Congress has passed a law extending unemployment insurance in the 27 states where the jobless rate is above 8.5%. The bill passed by a margin of 331-83, so it had remarkably broad support.
Congress and the Administration are understandably worried that more than one million people will lose their income social safety net between now and the end of 2009. As the law passed Rep. Charlie Melancon of Louisiana said, “Unemployment knows no borders or boundaries, and is just as painful if you live in Natchez, Miss., or just a few miles away in Vidalia, La.,”
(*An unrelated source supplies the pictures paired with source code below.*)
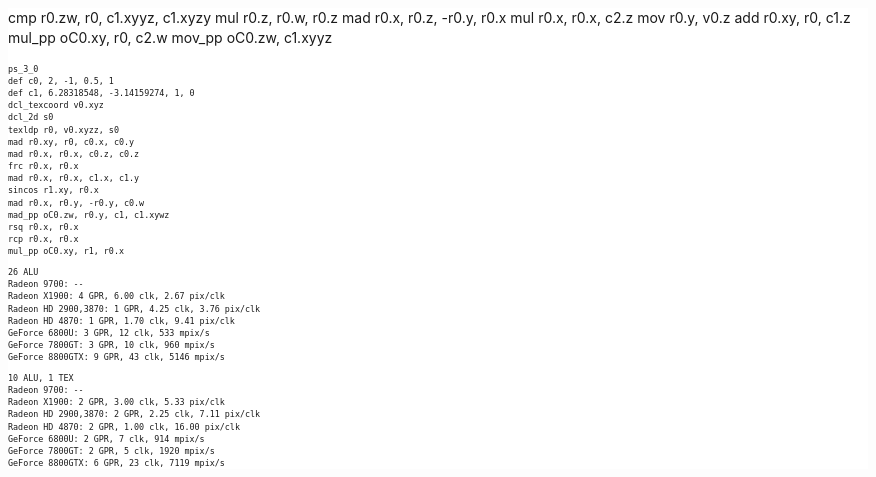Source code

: cmp r0.zw, r0, c1.xyyz, c1.xyzy
mul r0.z, r0.w, r0.z
mad r0.x, r0.z, -r0.y, r0.x
mul r0.x, r0.x, c2.z
mov r0.y, v0.z
add r0.xy, r0, c1.z
mul_pp oC0.xy, r0, c2.w
mov_pp oC0.zw, c1.xyyz
</pre></td>
<td><pre style="font-size: 60%">
ps_3_0
def c0, 2, -1, 0.5, 1
def c1, 6.28318548, -3.14159274, 1, 0
dcl_texcoord v0.xyz
dcl_2d s0
texldp r0, v0.xyzz, s0
mad r0.xy, r0, c0.x, c0.y
mad r0.x, r0.x, c0.z, c0.z
frc r0.x, r0.x
mad r0.x, r0.x, c1.x, c1.y
sincos r1.xy, r0.x
mad r0.x, r0.y, -r0.y, c0.w
mad_pp oC0.zw, r0.y, c1, c1.xywz
rsq r0.x, r0.x
rcp r0.x, r0.x
mul_pp oC0.xy, r1, r0.x
</pre></td></tr>
<tr><td>
<pre style="font-size: 60%">
26 ALU
Radeon 9700: --
Radeon X1900: 4 GPR, 6.00 clk, 2.67 pix/clk
Radeon HD 2900,3870: 1 GPR, 4.25 clk, 3.76 pix/clk
Radeon HD 4870: 1 GPR, 1.70 clk, 9.41 pix/clk
GeForce 6800U: 3 GPR, 12 clk, 533 mpix/s
GeForce 7800GT: 3 GPR, 10 clk, 960 mpix/s
GeForce 8800GTX: 9 GPR, 43 clk, 5146 mpix/s
</pre>
</td><td>
<pre style="font-size: 60%">
10 ALU, 1 TEX
Radeon 9700: --
Radeon X1900: 2 GPR, 3.00 clk, 5.33 pix/clk
Radeon HD 2900,3870: 2 GPR, 2.25 clk, 7.11 pix/clk
Radeon HD 4870: 2 GPR, 1.00 clk, 16.00 pix/clk
GeForce 6800U: 2 GPR, 7 clk, 914 mpix/s
GeForce 7800GT: 2 GPR, 5 clk, 1920 mpix/s
GeForce 8800GTX: 6 GPR, 23 clk, 7119 mpix/s
</pre>
</td></tr>
</table>
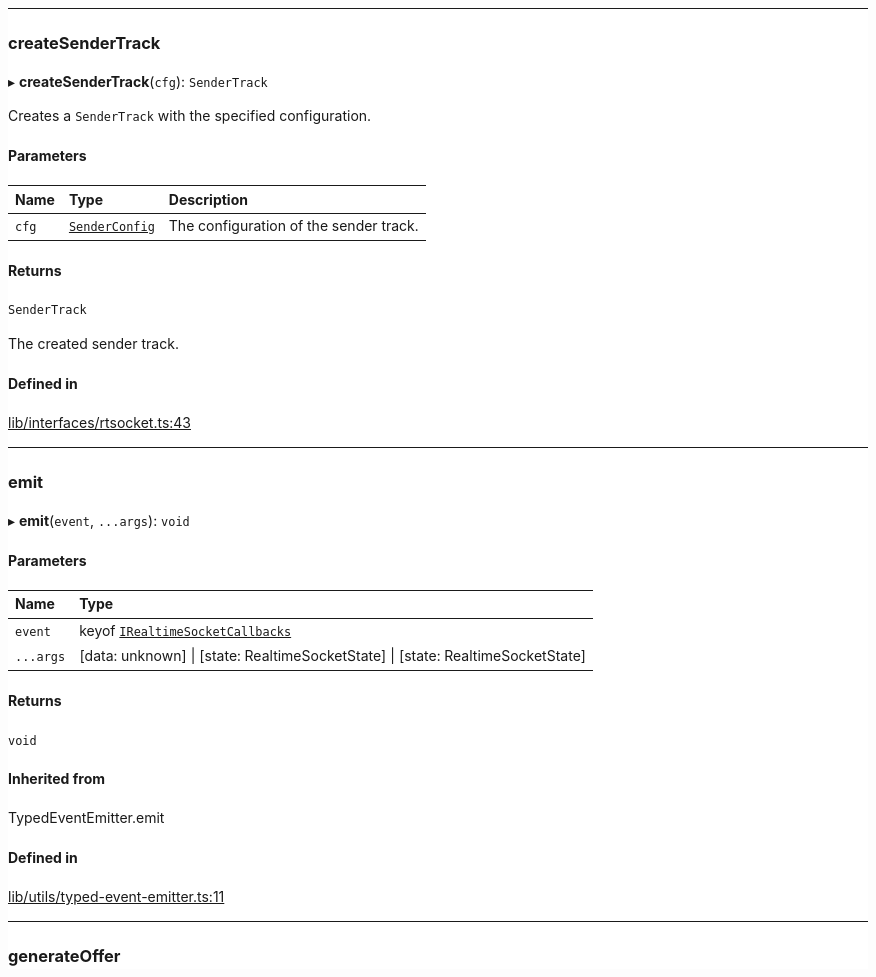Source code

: ___

### createSenderTrack

▸ **createSenderTrack**(`cfg`): `SenderTrack`

Creates a `SenderTrack` with the specified configuration.

#### Parameters

| Name | Type | Description |
| :------ | :------ | :------ |
| `cfg` | [`SenderConfig`](../README.md#senderconfig) | The configuration of the sender track. |

#### Returns

`SenderTrack`

The created sender track.

#### Defined in

[lib/interfaces/rtsocket.ts:43](https://github.com/8xFF/media-sdk-js/blob/d289714/src/lib/interfaces/rtsocket.ts#L43)

___

### emit

▸ **emit**(`event`, `...args`): `void`

#### Parameters

| Name | Type |
| :------ | :------ |
| `event` | keyof [`IRealtimeSocketCallbacks`](IRealtimeSocketCallbacks.md) |
| `...args` | [data: unknown] \| [state: RealtimeSocketState] \| [state: RealtimeSocketState] |

#### Returns

`void`

#### Inherited from

TypedEventEmitter.emit

#### Defined in

[lib/utils/typed-event-emitter.ts:11](https://github.com/8xFF/media-sdk-js/blob/d289714/src/lib/utils/typed-event-emitter.ts#L11)

___

### generateOffer
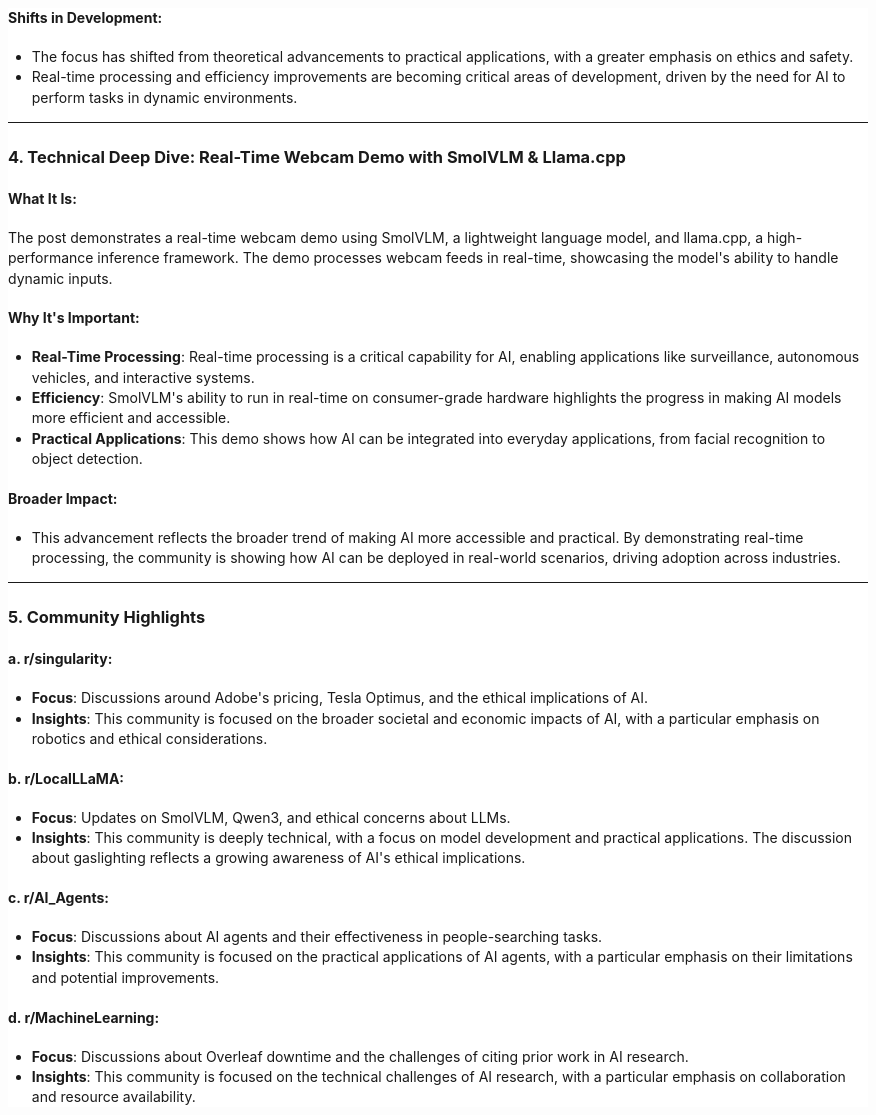 #### **Shifts in Development:**
- The focus has shifted from theoretical advancements to practical applications, with a greater emphasis on ethics and safety.
- Real-time processing and efficiency improvements are becoming critical areas of development, driven by the need for AI to perform tasks in dynamic environments.

---

### **4. Technical Deep Dive: Real-Time Webcam Demo with SmolVLM & Llama.cpp**

#### **What It Is:**
The post demonstrates a real-time webcam demo using SmolVLM, a lightweight language model, and llama.cpp, a high-performance inference framework. The demo processes webcam feeds in real-time, showcasing the model's ability to handle dynamic inputs.

#### **Why It's Important:**
- **Real-Time Processing**: Real-time processing is a critical capability for AI, enabling applications like surveillance, autonomous vehicles, and interactive systems.
- **Efficiency**: SmolVLM's ability to run in real-time on consumer-grade hardware highlights the progress in making AI models more efficient and accessible.
- **Practical Applications**: This demo shows how AI can be integrated into everyday applications, from facial recognition to object detection.

#### **Broader Impact:**
- This advancement reflects the broader trend of making AI more accessible and practical. By demonstrating real-time processing, the community is showing how AI can be deployed in real-world scenarios, driving adoption across industries.

---

### **5. Community Highlights**

#### **a. r/singularity:**
- **Focus**: Discussions around Adobe's pricing, Tesla Optimus, and the ethical implications of AI.
- **Insights**: This community is focused on the broader societal and economic impacts of AI, with a particular emphasis on robotics and ethical considerations.

#### **b. r/LocalLLaMA:**
- **Focus**: Updates on SmolVLM, Qwen3, and ethical concerns about LLMs.
- **Insights**: This community is deeply technical, with a focus on model development and practical applications. The discussion about gaslighting reflects a growing awareness of AI's ethical implications.

#### **c. r/AI_Agents:**
- **Focus**: Discussions about AI agents and their effectiveness in people-searching tasks.
- **Insights**: This community is focused on the practical applications of AI agents, with a particular emphasis on their limitations and potential improvements.

#### **d. r/MachineLearning:**
- **Focus**: Discussions about Overleaf downtime and the challenges of citing prior work in AI research.
- **Insights**: This community is focused on the technical challenges of AI research, with a particular emphasis on collaboration and resource availability.
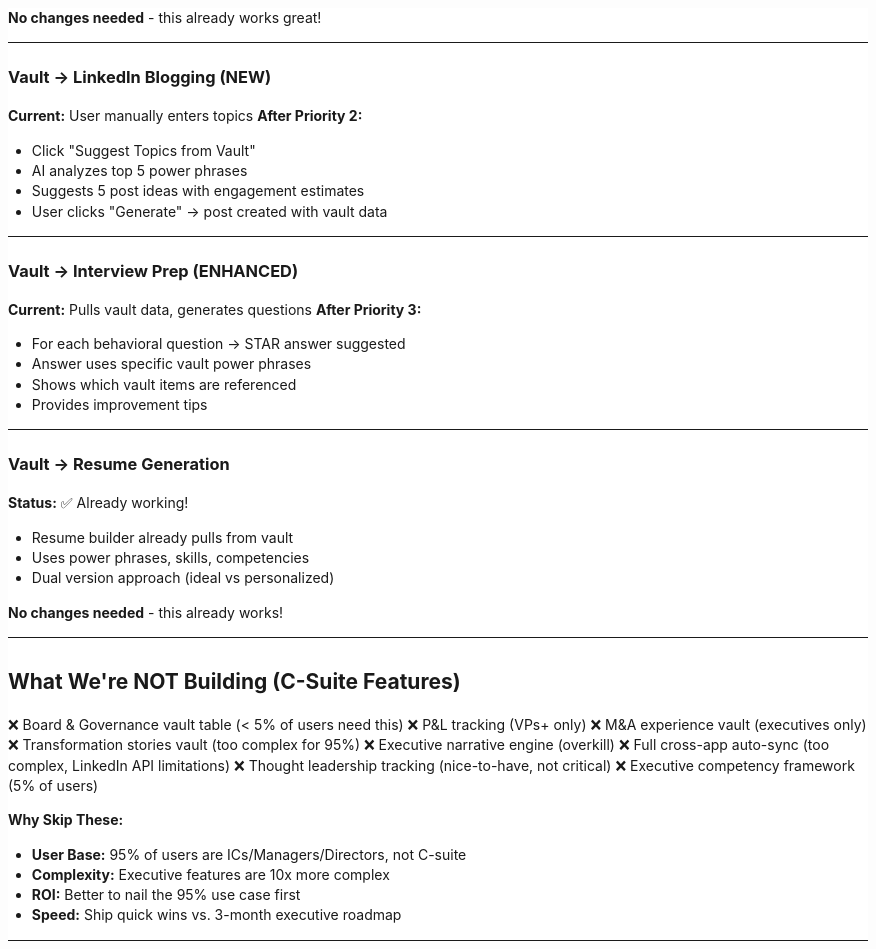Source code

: **No changes needed** - this already works great!

---

### Vault → LinkedIn Blogging (NEW)
**Current:** User manually enters topics
**After Priority 2:**
- Click "Suggest Topics from Vault"
- AI analyzes top 5 power phrases
- Suggests 5 post ideas with engagement estimates
- User clicks "Generate" → post created with vault data

---

### Vault → Interview Prep (ENHANCED)
**Current:** Pulls vault data, generates questions
**After Priority 3:**
- For each behavioral question → STAR answer suggested
- Answer uses specific vault power phrases
- Shows which vault items are referenced
- Provides improvement tips

---

### Vault → Resume Generation
**Status:** ✅ Already working!
- Resume builder already pulls from vault
- Uses power phrases, skills, competencies
- Dual version approach (ideal vs personalized)

**No changes needed** - this already works!

---

## What We're NOT Building (C-Suite Features)

❌ Board & Governance vault table (< 5% of users need this)
❌ P&L tracking (VPs+ only)
❌ M&A experience vault (executives only)
❌ Transformation stories vault (too complex for 95%)
❌ Executive narrative engine (overkill)
❌ Full cross-app auto-sync (too complex, LinkedIn API limitations)
❌ Thought leadership tracking (nice-to-have, not critical)
❌ Executive competency framework (5% of users)

**Why Skip These:**
- **User Base:** 95% of users are ICs/Managers/Directors, not C-suite
- **Complexity:** Executive features are 10x more complex
- **ROI:** Better to nail the 95% use case first
- **Speed:** Ship quick wins vs. 3-month executive roadmap

---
Melancon’s point about joblessness knowing no boundaries is a fine one. It raises the issue of what happens to people in the 23 states that are not included in the bill. The unemployed in those states are no less unemployed than they are in the 27 getting extra support. Once their benefits run out, they are no less desperate. The new legislation does not fix the problem of people running out of support payments from the government; it just contains it.
Aside from what appears to be a discrimination based on location, the legislation does not address the core issue of the government’s role in the job market. The benefits extension will cost about $1.7 billion. It is a wonder that the money is not going to programs to create jobs instead of sending out checks to support the jobless.
The drawback of all the government’s programs meant to arrest the increase in the number of Americans out of work is that they do not have specific provision for creating specific numbers of jobs in specific regions and in specific industries. Even the $787 billion stimulus package is aimed at creating or saving 3.5 million jobs. Which 3.5 million jobs is a matter of conjecture.